## EXERCISE BRIEF
Set every entry down again exactly, excluding any pictures.

== THE DATA

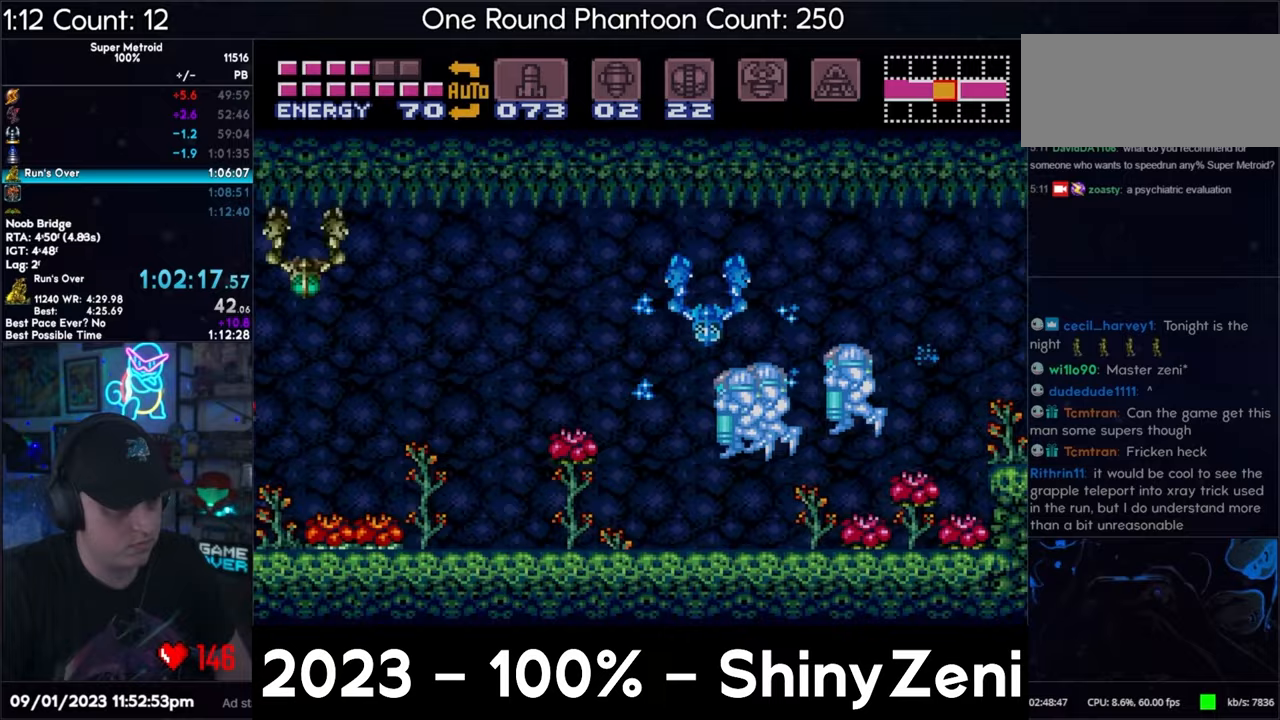
{"buttons": ["DPAD_LEFT"], "events": [[167, "DPAD_DOWN", "down"], [267, "DPAD_LEFT", "down"], [300, "DPAD_DOWN", "up"], [433, "B", "up"]]}
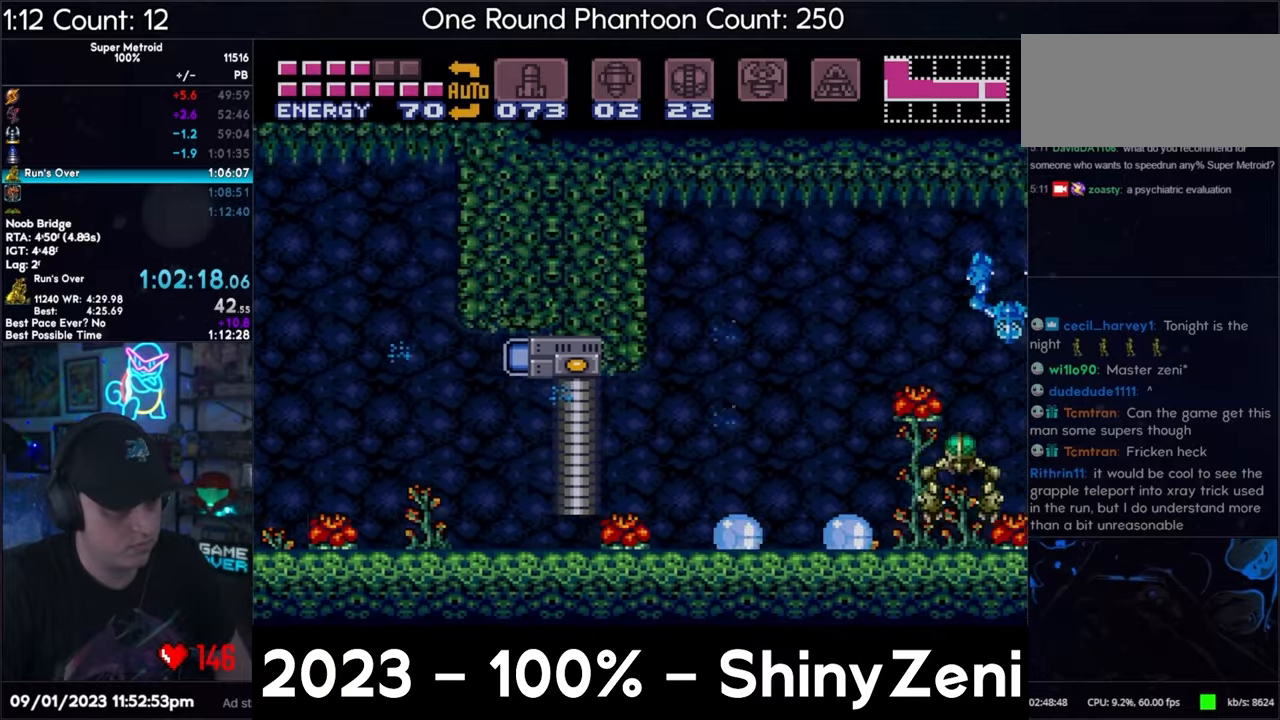
{"buttons": ["B", "DPAD_LEFT"], "events": [[117, "B", "down"], [300, "B", "up"], [433, "B", "down"]]}
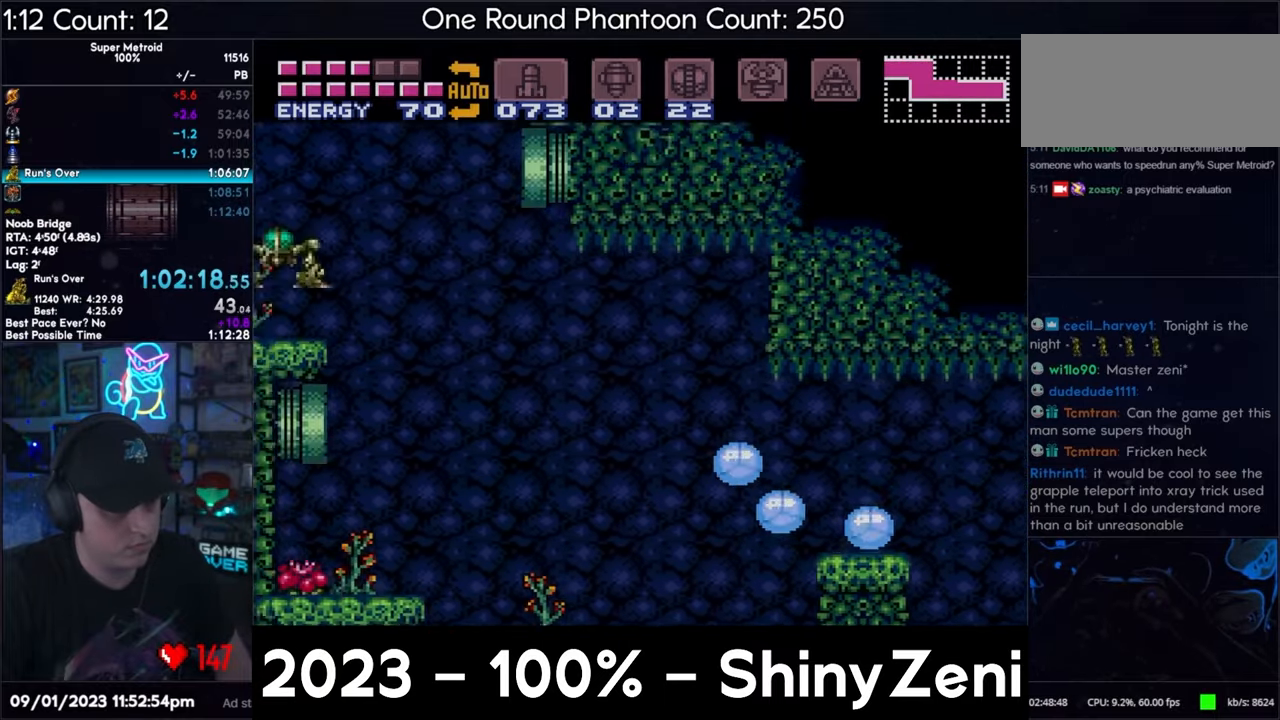
{"buttons": ["B", "DPAD_LEFT"], "events": [[200, "B", "up"], [283, "B", "down"]]}
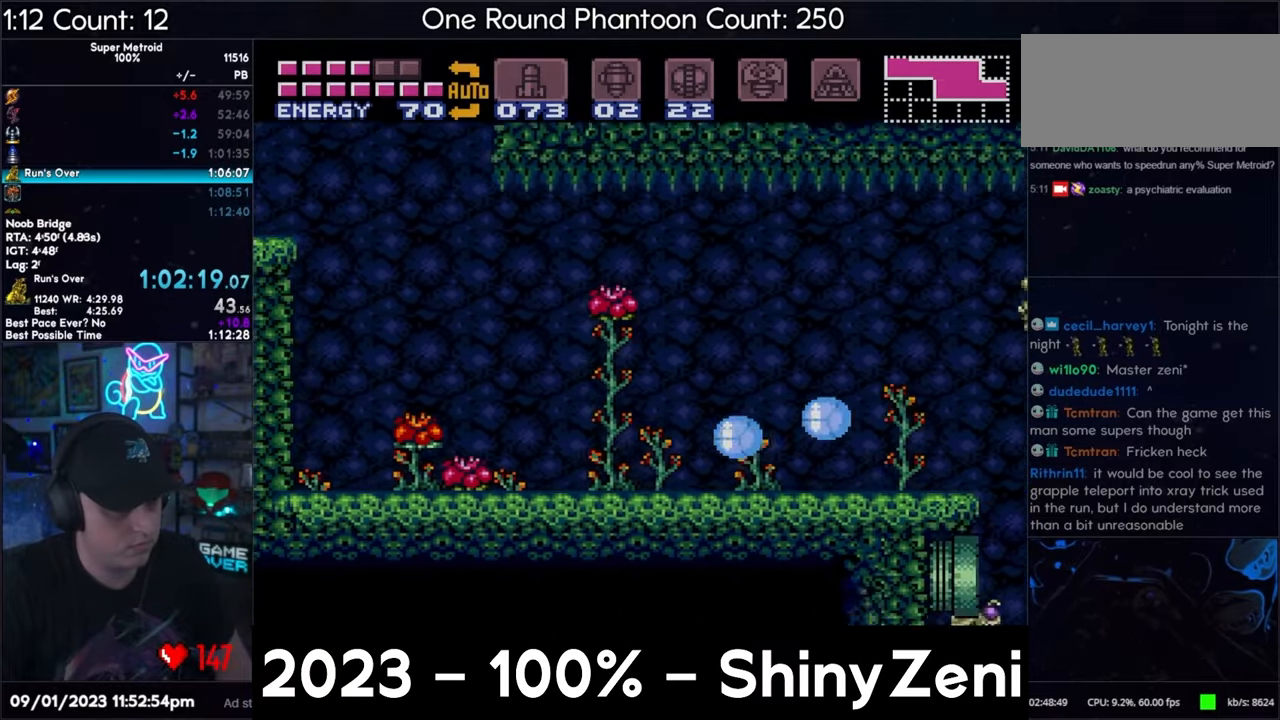
{"buttons": ["B", "DPAD_LEFT"], "events": [[333, "B", "up"], [400, "B", "down"]]}
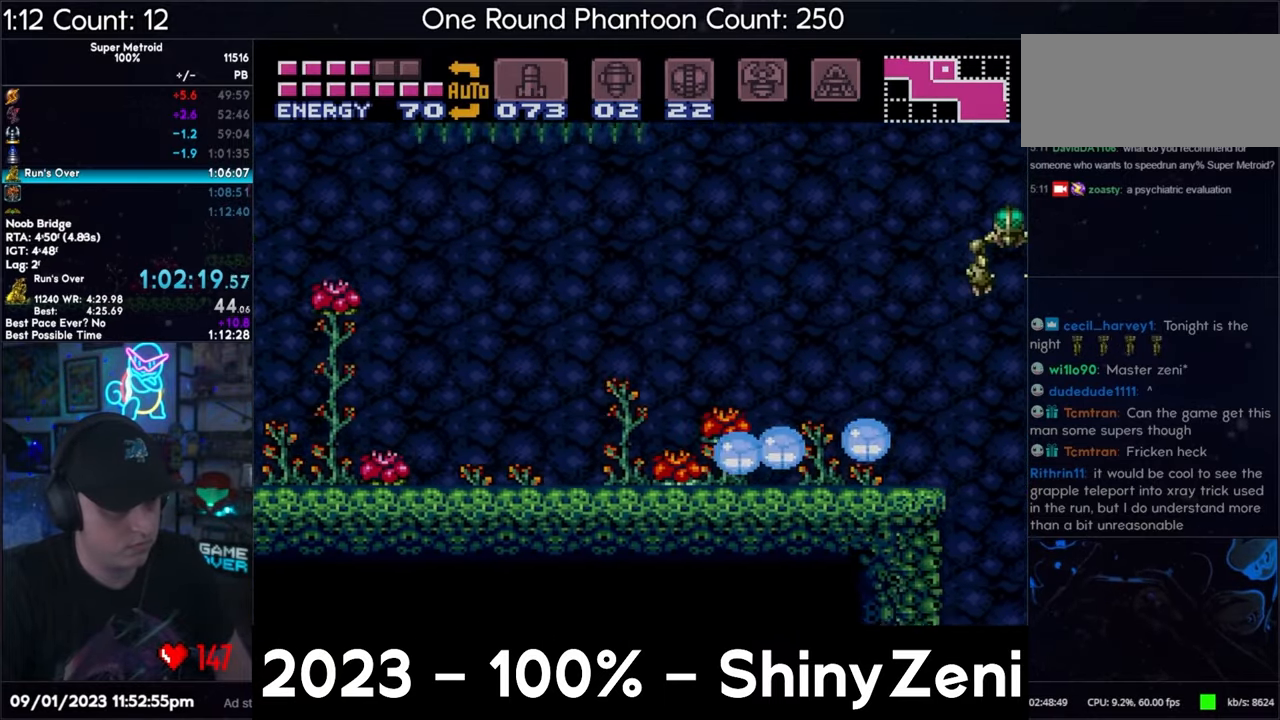
{"buttons": ["B", "DPAD_LEFT"], "events": [[317, "B", "up"], [400, "B", "down"]]}
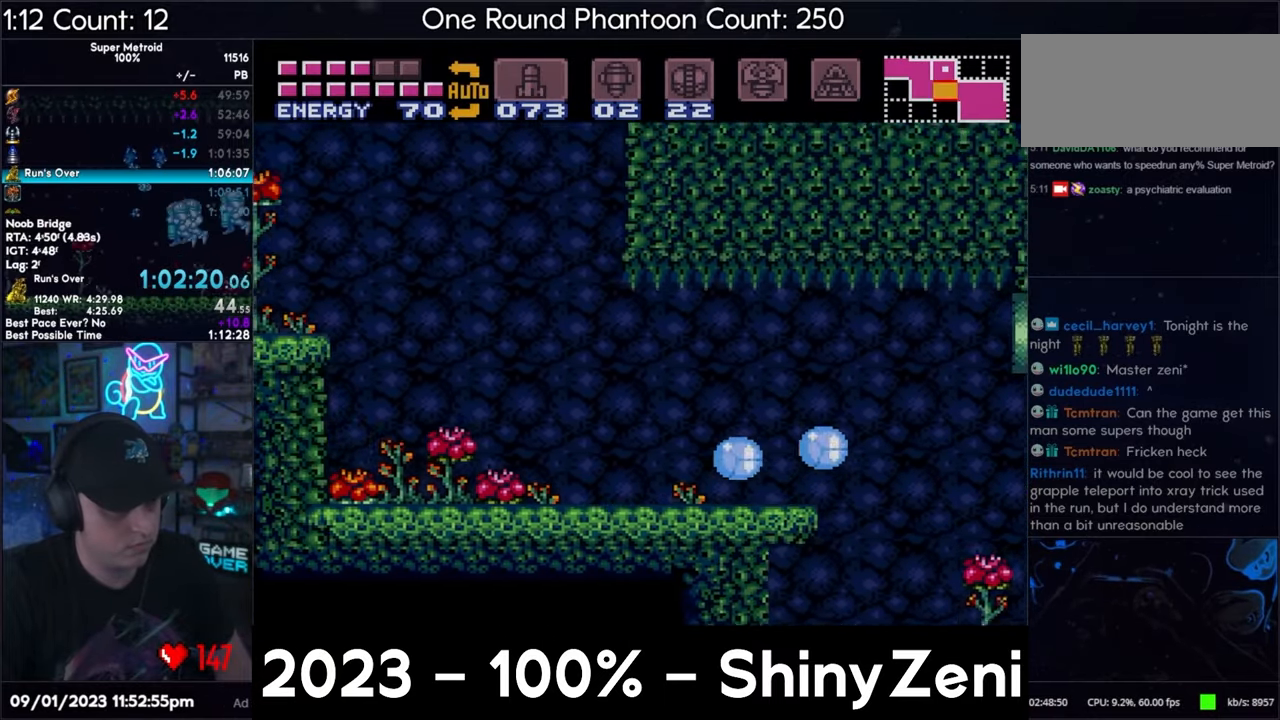
{"buttons": ["B", "DPAD_LEFT"], "events": []}
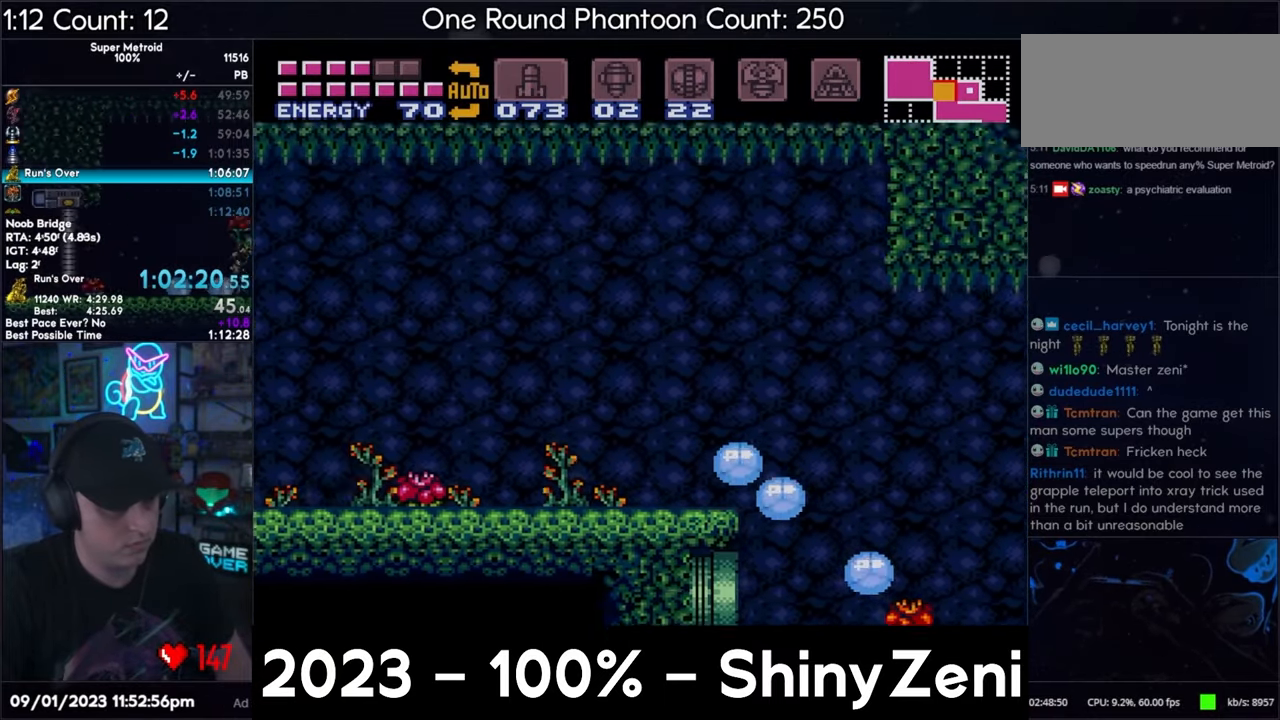
{"buttons": ["B", "DPAD_LEFT"], "events": [[50, "B", "up"], [117, "B", "down"]]}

====

## RESULT
{"buttons": ["DPAD_LEFT"], "events": [[167, "DPAD_DOWN", "down"], [267, "DPAD_LEFT", "down"], [300, "DPAD_DOWN", "up"], [433, "B", "up"]]}
{"buttons": ["B", "DPAD_LEFT"], "events": [[117, "B", "down"], [300, "B", "up"], [433, "B", "down"]]}
{"buttons": ["B", "DPAD_LEFT"], "events": [[200, "B", "up"], [283, "B", "down"]]}
{"buttons": ["B", "DPAD_LEFT"], "events": [[333, "B", "up"], [400, "B", "down"]]}
{"buttons": ["B", "DPAD_LEFT"], "events": [[317, "B", "up"], [400, "B", "down"]]}
{"buttons": ["B", "DPAD_LEFT"], "events": []}
{"buttons": ["B", "DPAD_LEFT"], "events": [[50, "B", "up"], [117, "B", "down"]]}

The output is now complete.